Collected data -
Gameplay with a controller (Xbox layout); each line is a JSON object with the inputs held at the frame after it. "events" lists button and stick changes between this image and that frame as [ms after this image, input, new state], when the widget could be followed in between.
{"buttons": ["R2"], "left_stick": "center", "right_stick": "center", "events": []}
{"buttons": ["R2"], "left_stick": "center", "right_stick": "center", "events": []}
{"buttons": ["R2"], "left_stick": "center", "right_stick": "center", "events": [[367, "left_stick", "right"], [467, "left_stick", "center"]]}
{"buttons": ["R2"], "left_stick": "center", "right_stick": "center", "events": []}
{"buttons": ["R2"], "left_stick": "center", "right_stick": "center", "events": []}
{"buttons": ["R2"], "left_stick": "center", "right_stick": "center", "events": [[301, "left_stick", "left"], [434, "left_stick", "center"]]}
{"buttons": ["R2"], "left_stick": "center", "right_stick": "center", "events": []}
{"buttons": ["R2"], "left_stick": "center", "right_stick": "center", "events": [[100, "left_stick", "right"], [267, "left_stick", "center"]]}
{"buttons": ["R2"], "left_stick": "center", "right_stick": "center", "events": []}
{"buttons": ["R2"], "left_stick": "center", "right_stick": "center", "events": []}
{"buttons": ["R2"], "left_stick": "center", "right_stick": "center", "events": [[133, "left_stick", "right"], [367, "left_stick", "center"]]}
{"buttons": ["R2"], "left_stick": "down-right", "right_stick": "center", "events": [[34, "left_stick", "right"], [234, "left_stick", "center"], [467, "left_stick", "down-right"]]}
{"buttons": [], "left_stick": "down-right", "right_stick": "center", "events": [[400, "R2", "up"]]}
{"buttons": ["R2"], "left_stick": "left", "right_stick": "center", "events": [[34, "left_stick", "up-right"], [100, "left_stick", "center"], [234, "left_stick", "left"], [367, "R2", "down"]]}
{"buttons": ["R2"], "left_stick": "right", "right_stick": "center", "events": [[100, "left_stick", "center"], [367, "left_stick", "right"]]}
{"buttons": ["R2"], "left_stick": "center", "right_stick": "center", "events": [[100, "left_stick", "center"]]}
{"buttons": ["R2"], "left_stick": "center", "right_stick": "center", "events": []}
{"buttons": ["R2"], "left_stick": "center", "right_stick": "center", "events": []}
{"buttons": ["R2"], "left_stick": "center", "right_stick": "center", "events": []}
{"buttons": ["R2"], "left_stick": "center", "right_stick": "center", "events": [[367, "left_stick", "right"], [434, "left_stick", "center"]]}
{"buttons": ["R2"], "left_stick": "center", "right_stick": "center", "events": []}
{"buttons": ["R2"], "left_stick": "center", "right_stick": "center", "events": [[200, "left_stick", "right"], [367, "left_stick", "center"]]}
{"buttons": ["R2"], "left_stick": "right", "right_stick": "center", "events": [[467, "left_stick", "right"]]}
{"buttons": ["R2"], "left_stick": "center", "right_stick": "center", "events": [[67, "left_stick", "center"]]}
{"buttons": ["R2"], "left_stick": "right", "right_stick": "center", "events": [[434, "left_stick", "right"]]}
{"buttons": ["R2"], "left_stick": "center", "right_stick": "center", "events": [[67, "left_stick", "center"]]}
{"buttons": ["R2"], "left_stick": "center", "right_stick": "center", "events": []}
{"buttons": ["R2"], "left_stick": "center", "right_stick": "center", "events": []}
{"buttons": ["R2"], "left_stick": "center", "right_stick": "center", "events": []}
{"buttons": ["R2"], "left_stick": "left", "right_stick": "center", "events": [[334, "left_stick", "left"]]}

PROBLEM TO WORK ON - Retype each record in full, please.

ANSWER BOX -
Gameplay with a controller (Xbox layout); each line is a JSON object with the inputs held at the frame after it. "events" lists button and stick changes between this image and that frame as [ms after this image, input, new state], when the widget could be followed in between.
{"buttons": ["R2"], "left_stick": "center", "right_stick": "center", "events": []}
{"buttons": ["R2"], "left_stick": "center", "right_stick": "center", "events": []}
{"buttons": ["R2"], "left_stick": "center", "right_stick": "center", "events": [[367, "left_stick", "right"], [467, "left_stick", "center"]]}
{"buttons": ["R2"], "left_stick": "center", "right_stick": "center", "events": []}
{"buttons": ["R2"], "left_stick": "center", "right_stick": "center", "events": []}
{"buttons": ["R2"], "left_stick": "center", "right_stick": "center", "events": [[301, "left_stick", "left"], [434, "left_stick", "center"]]}
{"buttons": ["R2"], "left_stick": "center", "right_stick": "center", "events": []}
{"buttons": ["R2"], "left_stick": "center", "right_stick": "center", "events": [[100, "left_stick", "right"], [267, "left_stick", "center"]]}
{"buttons": ["R2"], "left_stick": "center", "right_stick": "center", "events": []}
{"buttons": ["R2"], "left_stick": "center", "right_stick": "center", "events": []}
{"buttons": ["R2"], "left_stick": "center", "right_stick": "center", "events": [[133, "left_stick", "right"], [367, "left_stick", "center"]]}
{"buttons": ["R2"], "left_stick": "down-right", "right_stick": "center", "events": [[34, "left_stick", "right"], [234, "left_stick", "center"], [467, "left_stick", "down-right"]]}
{"buttons": [], "left_stick": "down-right", "right_stick": "center", "events": [[400, "R2", "up"]]}
{"buttons": ["R2"], "left_stick": "left", "right_stick": "center", "events": [[34, "left_stick", "up-right"], [100, "left_stick", "center"], [234, "left_stick", "left"], [367, "R2", "down"]]}
{"buttons": ["R2"], "left_stick": "right", "right_stick": "center", "events": [[100, "left_stick", "center"], [367, "left_stick", "right"]]}
{"buttons": ["R2"], "left_stick": "center", "right_stick": "center", "events": [[100, "left_stick", "center"]]}
{"buttons": ["R2"], "left_stick": "center", "right_stick": "center", "events": []}
{"buttons": ["R2"], "left_stick": "center", "right_stick": "center", "events": []}
{"buttons": ["R2"], "left_stick": "center", "right_stick": "center", "events": []}
{"buttons": ["R2"], "left_stick": "center", "right_stick": "center", "events": [[367, "left_stick", "right"], [434, "left_stick", "center"]]}
{"buttons": ["R2"], "left_stick": "center", "right_stick": "center", "events": []}
{"buttons": ["R2"], "left_stick": "center", "right_stick": "center", "events": [[200, "left_stick", "right"], [367, "left_stick", "center"]]}
{"buttons": ["R2"], "left_stick": "right", "right_stick": "center", "events": [[467, "left_stick", "right"]]}
{"buttons": ["R2"], "left_stick": "center", "right_stick": "center", "events": [[67, "left_stick", "center"]]}
{"buttons": ["R2"], "left_stick": "right", "right_stick": "center", "events": [[434, "left_stick", "right"]]}
{"buttons": ["R2"], "left_stick": "center", "right_stick": "center", "events": [[67, "left_stick", "center"]]}
{"buttons": ["R2"], "left_stick": "center", "right_stick": "center", "events": []}
{"buttons": ["R2"], "left_stick": "center", "right_stick": "center", "events": []}
{"buttons": ["R2"], "left_stick": "center", "right_stick": "center", "events": []}
{"buttons": ["R2"], "left_stick": "left", "right_stick": "center", "events": [[334, "left_stick", "left"]]}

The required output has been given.